▶ _Saved data entries_
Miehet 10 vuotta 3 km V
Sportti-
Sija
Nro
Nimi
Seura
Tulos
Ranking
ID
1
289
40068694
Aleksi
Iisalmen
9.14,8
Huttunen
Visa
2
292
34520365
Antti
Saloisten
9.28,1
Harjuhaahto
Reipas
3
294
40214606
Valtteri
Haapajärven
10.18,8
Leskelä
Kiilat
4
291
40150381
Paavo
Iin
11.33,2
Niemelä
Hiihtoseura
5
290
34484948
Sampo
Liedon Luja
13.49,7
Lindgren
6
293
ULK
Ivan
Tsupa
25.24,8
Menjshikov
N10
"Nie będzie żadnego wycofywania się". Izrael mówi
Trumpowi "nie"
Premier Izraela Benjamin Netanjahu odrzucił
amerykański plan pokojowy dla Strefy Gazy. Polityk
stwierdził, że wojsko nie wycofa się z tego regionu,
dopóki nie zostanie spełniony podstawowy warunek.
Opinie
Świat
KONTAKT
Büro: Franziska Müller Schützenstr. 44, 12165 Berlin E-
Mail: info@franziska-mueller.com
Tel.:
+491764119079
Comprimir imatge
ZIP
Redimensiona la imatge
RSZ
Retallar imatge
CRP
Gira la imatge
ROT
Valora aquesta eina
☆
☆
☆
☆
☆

---

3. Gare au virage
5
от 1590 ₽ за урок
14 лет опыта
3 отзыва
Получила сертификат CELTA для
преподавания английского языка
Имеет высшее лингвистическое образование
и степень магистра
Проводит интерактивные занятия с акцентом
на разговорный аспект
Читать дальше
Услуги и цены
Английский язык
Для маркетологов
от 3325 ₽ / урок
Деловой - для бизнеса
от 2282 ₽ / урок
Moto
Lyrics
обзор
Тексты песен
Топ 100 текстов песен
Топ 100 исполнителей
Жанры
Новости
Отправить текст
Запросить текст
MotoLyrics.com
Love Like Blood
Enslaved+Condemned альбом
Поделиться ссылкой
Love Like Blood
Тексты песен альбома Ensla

▶ _Task to complete_
Copy the listing word for word from the line with "3. Gare au virage" up to and including the line with "на разговорный аспект".

▶ _Response to the task_
3. Gare au virage
5
от 1590 ₽ за урок
14 лет опыта
3 отзыва
Получила сертификат CELTA для
преподавания английского языка
Имеет высшее лингвистическое образование
и степень магистра
Проводит интерактивные занятия с акцентом
на разговорный аспект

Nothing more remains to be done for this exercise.